§ Assignment
Go through the data and report each line that holds the string "Замки".

[Collected data]

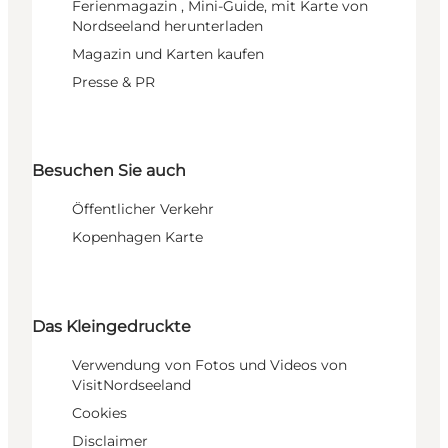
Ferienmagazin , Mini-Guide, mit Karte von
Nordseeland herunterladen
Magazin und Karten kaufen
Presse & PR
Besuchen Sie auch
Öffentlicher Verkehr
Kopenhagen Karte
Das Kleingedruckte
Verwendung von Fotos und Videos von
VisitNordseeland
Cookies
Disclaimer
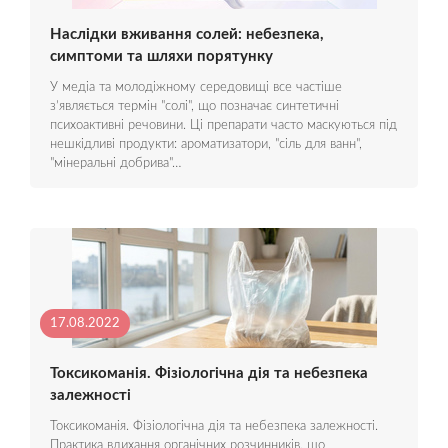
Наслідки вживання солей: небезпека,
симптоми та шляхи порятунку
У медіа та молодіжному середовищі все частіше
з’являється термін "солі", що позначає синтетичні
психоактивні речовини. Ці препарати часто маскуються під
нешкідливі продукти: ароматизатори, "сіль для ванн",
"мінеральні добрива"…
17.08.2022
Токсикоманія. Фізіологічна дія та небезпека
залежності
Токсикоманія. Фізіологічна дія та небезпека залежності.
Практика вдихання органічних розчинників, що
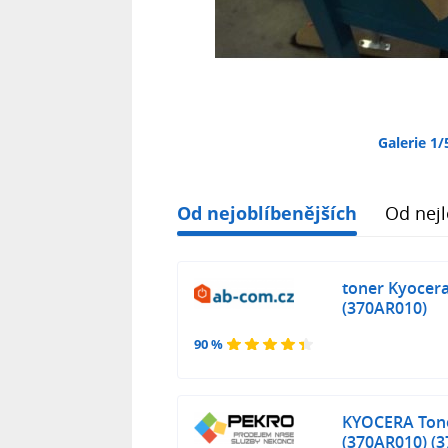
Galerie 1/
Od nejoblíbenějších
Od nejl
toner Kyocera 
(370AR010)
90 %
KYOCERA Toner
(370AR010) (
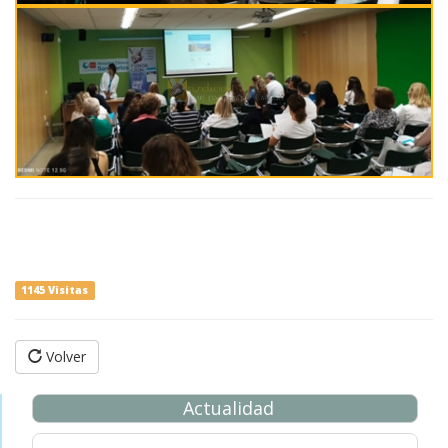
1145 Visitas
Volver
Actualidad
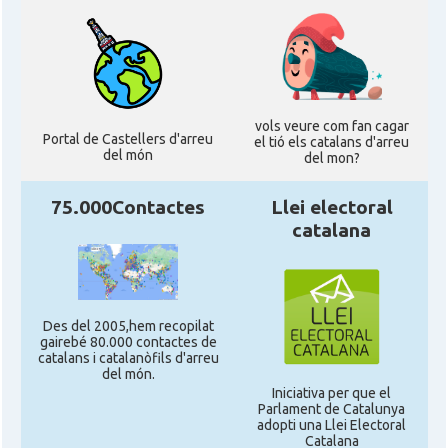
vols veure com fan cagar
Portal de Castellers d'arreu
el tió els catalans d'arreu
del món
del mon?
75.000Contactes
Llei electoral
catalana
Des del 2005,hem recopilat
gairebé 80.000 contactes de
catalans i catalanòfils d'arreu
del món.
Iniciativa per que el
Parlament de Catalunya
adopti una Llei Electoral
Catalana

--

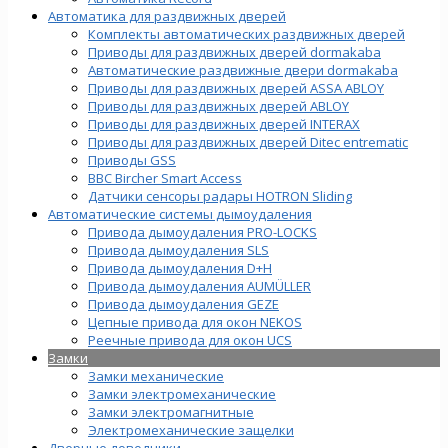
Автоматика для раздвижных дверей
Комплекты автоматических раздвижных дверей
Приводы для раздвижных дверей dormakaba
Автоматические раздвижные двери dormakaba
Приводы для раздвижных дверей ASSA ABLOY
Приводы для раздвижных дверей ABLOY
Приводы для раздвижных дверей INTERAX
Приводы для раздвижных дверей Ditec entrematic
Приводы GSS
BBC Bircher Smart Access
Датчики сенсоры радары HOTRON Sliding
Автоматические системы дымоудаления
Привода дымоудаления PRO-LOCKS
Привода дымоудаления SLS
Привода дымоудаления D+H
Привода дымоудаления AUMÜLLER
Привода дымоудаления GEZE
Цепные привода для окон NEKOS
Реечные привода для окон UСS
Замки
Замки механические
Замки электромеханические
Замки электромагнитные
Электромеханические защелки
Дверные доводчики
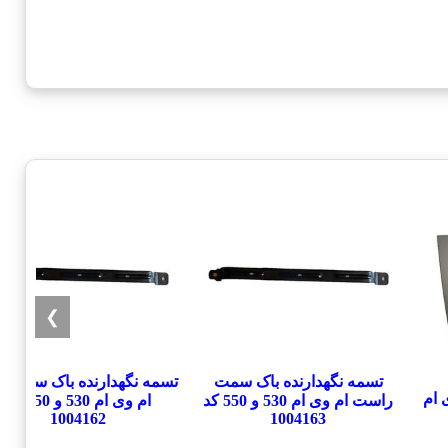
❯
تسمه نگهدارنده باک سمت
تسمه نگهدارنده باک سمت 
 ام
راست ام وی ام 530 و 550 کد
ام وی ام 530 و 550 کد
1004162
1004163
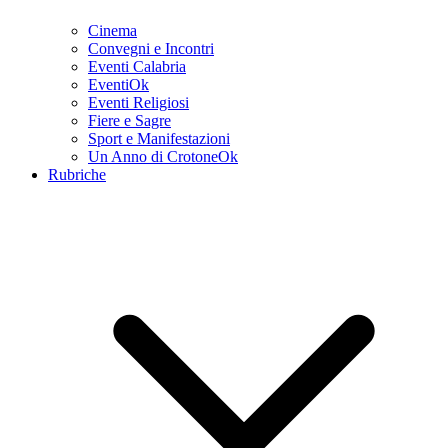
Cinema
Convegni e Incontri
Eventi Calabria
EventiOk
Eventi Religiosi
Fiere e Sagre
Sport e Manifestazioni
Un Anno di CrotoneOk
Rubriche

==

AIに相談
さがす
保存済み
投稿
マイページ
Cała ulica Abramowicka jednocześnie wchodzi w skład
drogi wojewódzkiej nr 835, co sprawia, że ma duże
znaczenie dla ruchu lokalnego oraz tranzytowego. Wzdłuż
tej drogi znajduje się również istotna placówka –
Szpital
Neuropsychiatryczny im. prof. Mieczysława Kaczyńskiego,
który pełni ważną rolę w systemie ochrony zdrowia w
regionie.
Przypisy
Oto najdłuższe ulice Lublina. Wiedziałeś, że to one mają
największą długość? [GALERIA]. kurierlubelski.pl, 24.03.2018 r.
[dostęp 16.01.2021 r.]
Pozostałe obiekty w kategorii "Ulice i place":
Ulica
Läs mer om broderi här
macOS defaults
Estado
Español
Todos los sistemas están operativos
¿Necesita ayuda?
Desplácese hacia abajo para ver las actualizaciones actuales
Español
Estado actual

§ Task response
Замки
Замки механические
Замки электромеханические
Замки электромагнитные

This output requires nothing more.